How Having Houseplants in your Classrooms can Help Students

Located in Tiptree, Perrywood is a family-owned garden centre and nursery that has built an impressive local reputation and won awards since its owners, Alan and Karin Bourne, took over the business in the mid 1980s.

Accompanying that success has been a desire to contribute something in return to the local community. According to Debbie Wrigley, Perrywood’s communications manager, “We do lots in the local community and for schools. We’ve had local schools come in for visits and organised activities, and we run a ‘Garden Explorers’ gardening club for children in the holidays.”

Since last year, the business has also been giving away plants and equipment to nearby primary schools. “It was our retail director’s idea,” Wrigley recalls. “He has young children in primary school himself. All of us here are obviously very passionate about plants, and he was of the view that we need to get more houseplants in classrooms; that we should should try to ‘green up’ their interiors by bringing the outdoors inside, as it were.”

Wrigley thus went about making initial contact via email with schools in Tiptree and several surrounding villages, outlining Perrywood’s plan to pay a visit, meet the children, share some knowledge about indoor gardening and let the schools choose two houseplants to keep for free.

Time slots were subsequently allocated to the various schools over a two-week period and a series of houseplants were carefully selected.
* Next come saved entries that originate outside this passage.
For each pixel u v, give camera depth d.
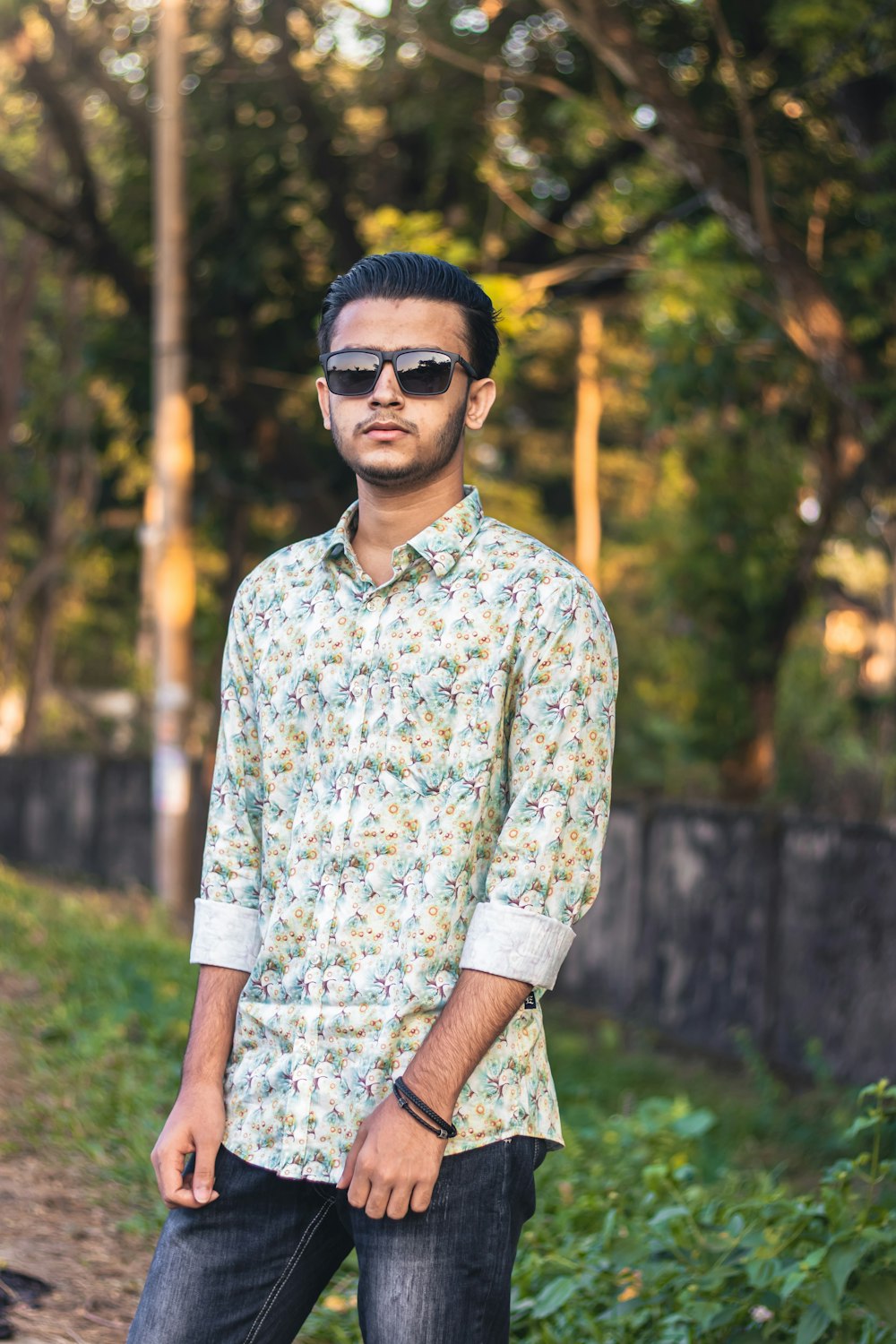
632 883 10.88
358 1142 1.74
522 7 10.70
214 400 12.28
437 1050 1.74
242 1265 1.88
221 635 13.92
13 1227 3.81
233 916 1.97
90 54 12.64
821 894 8.69
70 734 27.97
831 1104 7.68
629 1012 10.71
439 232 10.52
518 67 10.99
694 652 12.78
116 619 28.05
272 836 1.92
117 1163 4.50
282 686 1.92
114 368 12.70
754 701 12.63
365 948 1.81
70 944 8.18
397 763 1.83
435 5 10.64
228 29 11.89
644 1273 3.33
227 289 12.07
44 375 20.80
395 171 11.90
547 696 1.81
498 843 1.80
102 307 19.42
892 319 9.29
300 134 11.88
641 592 19.62
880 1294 2.83
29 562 24.55
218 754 2.01
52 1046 5.75
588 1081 8.03
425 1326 1.74
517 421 22.73
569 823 1.80
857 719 13.84
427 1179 1.73
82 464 21.55
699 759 13.02
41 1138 4.63
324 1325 3.47
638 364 18.55
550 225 11.34
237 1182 1.87
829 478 11.77
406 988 1.79
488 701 1.82
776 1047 9.02
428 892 1.80
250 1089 1.88
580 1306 3.40
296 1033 1.84
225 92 11.90
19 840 19.52
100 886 16.78
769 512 12.08
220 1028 1.94
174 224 11.17
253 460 12.38
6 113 17.17
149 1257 3.77
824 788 13.38
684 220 10.72
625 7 9.46
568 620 1.82
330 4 11.53
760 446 12.20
As Wrigley notes, “We source plants that are easy to care for, obviously not poisonous and have interesting or unusual names, like snake plants, money plants and spider plants.”

The deliveries then hit the road in one of Perrywood’s vans, its rear laden with enough plants to resemble an indoor jungle. Upon arrival, the team are typically met by pupil representatives, who are given a brief explanation about the plants they’ve chosen before being issued with care leaflets and pot covers. By Wrigley’s estimates, 94 classes and their school offices received free plants last year; this year, the focus has shifted to nine schools on the outskirts of nearby Colchester.

Wrigley has since found herself fielding requests from other schools in the area wanting to get involved. “Where we can, we’ll add them to a recommended list for us to consider next year – but we’ve got to be realistic in what we can do and the areas we can target.”

For now, though, the feedback has certainly been positive. As one testimonial by Kate Moore, headteacher at Birch CoE primary school puts it, “The plants have been a wonderful gift and having fresh green plants in our school has been uplifting. The children have taken ownership of their class plants and we are very grateful for them.”